Kollontai stressed that building a united class-based socialist movement required addressing the specific oppression experienced by women. From 1903 the Bolsheviks had incorporated equality of the sexes into their political program, but this had to be translated into activity.
Central to Kollontai’s success in overcoming conservative attitudes to this work were successes within the Russian unions, which had accepted women members from their beginnings.
Over the next decade, women became increasingly involved in the class struggle. Strikes often addressed specific women’s demands, such as paid maternity leave or workplace childcare. In early 1914 the Bolsheviks introduced a newspaper specifically to address the exploitation and oppression of women. The first edition sold over 12,000 copies.

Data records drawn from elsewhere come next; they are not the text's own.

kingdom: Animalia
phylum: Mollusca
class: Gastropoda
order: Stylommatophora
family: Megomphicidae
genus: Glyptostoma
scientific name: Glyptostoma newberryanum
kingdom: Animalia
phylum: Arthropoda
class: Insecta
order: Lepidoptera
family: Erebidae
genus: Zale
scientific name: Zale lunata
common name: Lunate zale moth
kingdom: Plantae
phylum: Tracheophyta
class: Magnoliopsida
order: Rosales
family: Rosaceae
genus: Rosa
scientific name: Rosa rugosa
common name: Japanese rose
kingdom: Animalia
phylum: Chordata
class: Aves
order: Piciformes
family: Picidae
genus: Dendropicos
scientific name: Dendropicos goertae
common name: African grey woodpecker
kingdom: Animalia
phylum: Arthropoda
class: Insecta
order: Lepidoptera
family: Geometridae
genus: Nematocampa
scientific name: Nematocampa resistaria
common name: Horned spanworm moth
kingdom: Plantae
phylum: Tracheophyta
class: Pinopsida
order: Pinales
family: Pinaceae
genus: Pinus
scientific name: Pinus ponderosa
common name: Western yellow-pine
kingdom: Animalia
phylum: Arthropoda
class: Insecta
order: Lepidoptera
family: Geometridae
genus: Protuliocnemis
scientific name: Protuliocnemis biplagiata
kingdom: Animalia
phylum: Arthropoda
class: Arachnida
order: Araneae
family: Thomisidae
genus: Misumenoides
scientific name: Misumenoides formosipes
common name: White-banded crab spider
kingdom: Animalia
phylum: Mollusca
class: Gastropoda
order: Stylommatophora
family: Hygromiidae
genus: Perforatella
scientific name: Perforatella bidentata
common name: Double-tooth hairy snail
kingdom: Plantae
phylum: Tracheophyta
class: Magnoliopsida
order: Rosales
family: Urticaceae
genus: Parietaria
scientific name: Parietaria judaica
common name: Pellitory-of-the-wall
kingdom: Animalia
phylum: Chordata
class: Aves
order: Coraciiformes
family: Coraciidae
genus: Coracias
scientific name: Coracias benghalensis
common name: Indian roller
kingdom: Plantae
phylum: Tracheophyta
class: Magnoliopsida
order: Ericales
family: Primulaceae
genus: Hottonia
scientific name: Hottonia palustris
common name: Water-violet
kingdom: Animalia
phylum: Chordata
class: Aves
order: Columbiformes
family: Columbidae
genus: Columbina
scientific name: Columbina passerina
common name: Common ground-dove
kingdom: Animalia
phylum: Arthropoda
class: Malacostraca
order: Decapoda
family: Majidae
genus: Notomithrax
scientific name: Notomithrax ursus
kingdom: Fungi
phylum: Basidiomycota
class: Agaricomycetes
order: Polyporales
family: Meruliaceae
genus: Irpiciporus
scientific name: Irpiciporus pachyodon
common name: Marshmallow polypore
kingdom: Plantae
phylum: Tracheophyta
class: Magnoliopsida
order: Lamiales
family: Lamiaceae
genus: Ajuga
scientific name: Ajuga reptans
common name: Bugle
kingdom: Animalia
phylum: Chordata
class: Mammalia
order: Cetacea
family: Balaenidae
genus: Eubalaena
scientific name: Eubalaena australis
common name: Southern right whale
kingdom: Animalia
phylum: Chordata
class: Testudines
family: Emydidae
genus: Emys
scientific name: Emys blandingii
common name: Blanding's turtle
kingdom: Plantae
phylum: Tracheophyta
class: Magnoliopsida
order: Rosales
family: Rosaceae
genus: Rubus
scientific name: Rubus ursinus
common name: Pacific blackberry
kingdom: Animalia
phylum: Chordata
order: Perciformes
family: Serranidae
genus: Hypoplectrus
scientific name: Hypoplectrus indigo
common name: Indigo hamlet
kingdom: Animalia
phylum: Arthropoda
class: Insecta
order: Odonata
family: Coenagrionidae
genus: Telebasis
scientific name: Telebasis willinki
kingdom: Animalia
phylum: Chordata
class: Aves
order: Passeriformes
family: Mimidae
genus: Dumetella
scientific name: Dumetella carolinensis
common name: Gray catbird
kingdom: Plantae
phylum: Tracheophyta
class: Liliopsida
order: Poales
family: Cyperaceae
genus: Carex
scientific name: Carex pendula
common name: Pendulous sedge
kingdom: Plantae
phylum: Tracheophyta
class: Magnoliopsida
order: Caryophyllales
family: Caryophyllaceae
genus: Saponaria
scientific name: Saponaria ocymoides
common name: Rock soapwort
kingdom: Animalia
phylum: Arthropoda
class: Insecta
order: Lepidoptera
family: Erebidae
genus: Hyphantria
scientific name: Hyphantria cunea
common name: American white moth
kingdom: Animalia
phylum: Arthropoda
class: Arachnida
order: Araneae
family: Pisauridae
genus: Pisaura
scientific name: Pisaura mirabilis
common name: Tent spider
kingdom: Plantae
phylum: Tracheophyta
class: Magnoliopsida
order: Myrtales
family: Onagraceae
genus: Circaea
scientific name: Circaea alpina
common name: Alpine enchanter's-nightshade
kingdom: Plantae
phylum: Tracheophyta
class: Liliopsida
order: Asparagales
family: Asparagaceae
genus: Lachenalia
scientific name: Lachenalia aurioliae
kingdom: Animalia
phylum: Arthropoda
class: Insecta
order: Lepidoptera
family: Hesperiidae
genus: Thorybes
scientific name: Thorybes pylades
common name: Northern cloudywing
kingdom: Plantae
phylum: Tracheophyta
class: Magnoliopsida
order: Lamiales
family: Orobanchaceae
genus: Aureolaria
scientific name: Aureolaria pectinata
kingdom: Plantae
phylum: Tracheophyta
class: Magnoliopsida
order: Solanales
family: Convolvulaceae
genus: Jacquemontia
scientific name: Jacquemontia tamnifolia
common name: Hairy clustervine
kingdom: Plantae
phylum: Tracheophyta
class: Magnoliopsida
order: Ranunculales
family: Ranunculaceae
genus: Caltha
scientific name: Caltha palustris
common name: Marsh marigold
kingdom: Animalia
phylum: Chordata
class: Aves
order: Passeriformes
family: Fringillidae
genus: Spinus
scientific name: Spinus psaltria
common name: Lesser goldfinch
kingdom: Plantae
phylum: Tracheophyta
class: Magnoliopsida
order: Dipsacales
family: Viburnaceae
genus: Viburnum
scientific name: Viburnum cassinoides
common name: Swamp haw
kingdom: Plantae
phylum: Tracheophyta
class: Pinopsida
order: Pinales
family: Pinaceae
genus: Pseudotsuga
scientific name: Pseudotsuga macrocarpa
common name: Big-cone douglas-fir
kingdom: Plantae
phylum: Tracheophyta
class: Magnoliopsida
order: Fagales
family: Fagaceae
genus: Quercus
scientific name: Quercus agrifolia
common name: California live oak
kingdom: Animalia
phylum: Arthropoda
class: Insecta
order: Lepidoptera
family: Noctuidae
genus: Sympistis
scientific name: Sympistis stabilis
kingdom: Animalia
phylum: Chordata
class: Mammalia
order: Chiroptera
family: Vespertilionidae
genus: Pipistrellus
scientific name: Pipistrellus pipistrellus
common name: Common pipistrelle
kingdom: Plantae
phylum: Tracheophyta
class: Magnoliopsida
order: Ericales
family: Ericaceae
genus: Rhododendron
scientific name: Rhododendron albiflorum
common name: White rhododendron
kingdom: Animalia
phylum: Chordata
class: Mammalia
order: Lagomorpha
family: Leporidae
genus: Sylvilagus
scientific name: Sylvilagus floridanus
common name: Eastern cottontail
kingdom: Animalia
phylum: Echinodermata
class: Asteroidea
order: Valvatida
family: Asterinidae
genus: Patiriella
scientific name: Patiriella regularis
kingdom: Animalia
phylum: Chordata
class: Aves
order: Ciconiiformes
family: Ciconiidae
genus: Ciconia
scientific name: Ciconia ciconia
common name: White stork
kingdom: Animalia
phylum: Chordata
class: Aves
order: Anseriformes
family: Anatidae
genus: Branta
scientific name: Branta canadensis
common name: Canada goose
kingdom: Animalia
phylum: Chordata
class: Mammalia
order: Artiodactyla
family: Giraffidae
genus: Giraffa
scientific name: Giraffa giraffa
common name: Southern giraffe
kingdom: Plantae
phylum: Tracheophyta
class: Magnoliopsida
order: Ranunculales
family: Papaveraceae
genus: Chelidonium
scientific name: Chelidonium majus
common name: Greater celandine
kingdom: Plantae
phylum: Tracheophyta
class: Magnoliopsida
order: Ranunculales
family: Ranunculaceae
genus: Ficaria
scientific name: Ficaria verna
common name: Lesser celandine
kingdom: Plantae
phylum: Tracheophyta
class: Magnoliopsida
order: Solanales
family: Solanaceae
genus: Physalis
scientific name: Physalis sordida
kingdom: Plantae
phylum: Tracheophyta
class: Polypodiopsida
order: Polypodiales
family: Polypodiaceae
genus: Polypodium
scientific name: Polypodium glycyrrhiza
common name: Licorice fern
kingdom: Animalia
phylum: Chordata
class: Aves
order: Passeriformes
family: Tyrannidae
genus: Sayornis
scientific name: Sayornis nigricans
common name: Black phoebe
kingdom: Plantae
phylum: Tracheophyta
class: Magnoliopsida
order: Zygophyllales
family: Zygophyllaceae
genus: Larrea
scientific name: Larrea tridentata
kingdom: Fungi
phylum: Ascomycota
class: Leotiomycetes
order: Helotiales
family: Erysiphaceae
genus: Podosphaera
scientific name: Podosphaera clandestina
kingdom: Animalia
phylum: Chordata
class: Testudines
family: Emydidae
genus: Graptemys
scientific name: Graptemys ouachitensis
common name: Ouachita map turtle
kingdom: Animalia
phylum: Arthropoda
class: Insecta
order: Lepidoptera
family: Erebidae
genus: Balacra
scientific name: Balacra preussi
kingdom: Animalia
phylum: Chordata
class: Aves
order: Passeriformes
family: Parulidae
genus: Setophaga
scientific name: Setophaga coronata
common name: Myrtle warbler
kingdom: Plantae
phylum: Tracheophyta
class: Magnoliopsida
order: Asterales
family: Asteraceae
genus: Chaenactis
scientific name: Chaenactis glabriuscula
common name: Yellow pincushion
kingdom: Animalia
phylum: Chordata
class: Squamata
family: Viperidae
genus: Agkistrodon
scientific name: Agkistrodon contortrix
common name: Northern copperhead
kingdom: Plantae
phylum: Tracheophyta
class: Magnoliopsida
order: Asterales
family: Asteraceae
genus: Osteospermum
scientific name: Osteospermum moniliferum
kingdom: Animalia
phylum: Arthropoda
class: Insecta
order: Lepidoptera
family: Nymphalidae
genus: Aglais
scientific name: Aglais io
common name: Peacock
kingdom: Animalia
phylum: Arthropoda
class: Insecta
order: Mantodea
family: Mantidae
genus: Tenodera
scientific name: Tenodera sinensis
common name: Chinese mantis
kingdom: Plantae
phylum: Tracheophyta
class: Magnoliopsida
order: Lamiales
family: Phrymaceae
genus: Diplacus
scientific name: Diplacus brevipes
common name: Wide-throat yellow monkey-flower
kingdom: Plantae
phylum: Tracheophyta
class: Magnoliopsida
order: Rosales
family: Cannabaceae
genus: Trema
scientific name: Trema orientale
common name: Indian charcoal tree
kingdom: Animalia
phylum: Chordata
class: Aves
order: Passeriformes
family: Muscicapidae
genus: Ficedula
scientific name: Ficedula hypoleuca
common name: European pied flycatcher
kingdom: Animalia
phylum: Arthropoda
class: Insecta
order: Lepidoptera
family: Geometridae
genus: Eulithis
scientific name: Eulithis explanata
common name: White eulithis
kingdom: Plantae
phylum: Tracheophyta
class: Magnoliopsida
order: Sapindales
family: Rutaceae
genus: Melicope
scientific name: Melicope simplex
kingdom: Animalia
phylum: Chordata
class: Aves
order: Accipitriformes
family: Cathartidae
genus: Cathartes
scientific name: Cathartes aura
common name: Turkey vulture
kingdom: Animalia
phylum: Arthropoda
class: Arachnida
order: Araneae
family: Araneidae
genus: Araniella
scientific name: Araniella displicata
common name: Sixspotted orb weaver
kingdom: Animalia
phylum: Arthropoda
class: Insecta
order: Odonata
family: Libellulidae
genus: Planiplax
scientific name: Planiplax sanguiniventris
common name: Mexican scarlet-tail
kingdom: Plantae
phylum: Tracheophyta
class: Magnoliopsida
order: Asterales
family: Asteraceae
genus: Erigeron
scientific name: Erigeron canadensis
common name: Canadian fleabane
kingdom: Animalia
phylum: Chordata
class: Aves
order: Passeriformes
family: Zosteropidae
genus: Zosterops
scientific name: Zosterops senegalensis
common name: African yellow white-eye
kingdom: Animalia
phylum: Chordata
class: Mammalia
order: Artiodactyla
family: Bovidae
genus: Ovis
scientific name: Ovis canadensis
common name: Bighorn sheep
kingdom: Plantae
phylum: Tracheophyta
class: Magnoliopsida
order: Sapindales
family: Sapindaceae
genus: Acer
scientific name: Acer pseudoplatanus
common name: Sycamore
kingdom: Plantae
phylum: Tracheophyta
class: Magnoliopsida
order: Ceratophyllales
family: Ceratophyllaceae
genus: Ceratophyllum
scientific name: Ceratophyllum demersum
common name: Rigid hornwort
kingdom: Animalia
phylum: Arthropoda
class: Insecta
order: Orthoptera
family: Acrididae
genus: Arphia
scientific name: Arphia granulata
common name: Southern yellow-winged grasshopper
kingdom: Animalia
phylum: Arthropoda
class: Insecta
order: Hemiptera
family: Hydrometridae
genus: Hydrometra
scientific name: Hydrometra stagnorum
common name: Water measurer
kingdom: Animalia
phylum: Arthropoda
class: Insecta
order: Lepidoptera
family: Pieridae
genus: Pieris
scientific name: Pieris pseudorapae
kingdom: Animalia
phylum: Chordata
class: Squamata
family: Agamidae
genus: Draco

In 1917, the women’s demonstration on International Women’s Day, calling for “peace and bread” and “down with autocracy”, was the initial spark for the Russian revolution.
After victory in October, reforms such as the right to vote and divorce were introduced within weeks. Church marriages were replaced with civil, registered marriage. The legal concept of illegitimacy was abolished. In 1920, abortion became legal and free.
Workplace reforms introduced equal pay, 16 weeks’ paid maternity leave and exemption from jobs deemed dangerous when pregnant. Prostitution was banned and began to disappear.
Fundamental to transforming the situation for women was freeing them from the burdens and constraints of the nuclear family. The private family responsibilities of women needed to be socialised and publicly provided by the state. By 1919 over 90 per cent of Petrograd had access to communal restaurants, childcare and washing facilities.
Kollontai’s vision of women’s liberation was cut short by the defeat of the revolution. Under Stalin, capitalist social relations re-emerged.
However her ideas remain fundamental in understanding sexism today. Women’s liberation can only be achieved when the needs of women and men are put before profit, when classes are eliminated, and people can choose how they want to live.
As Kollontai argued, “If in a new society women are still oppressed, we are nowhere near a socialist society.”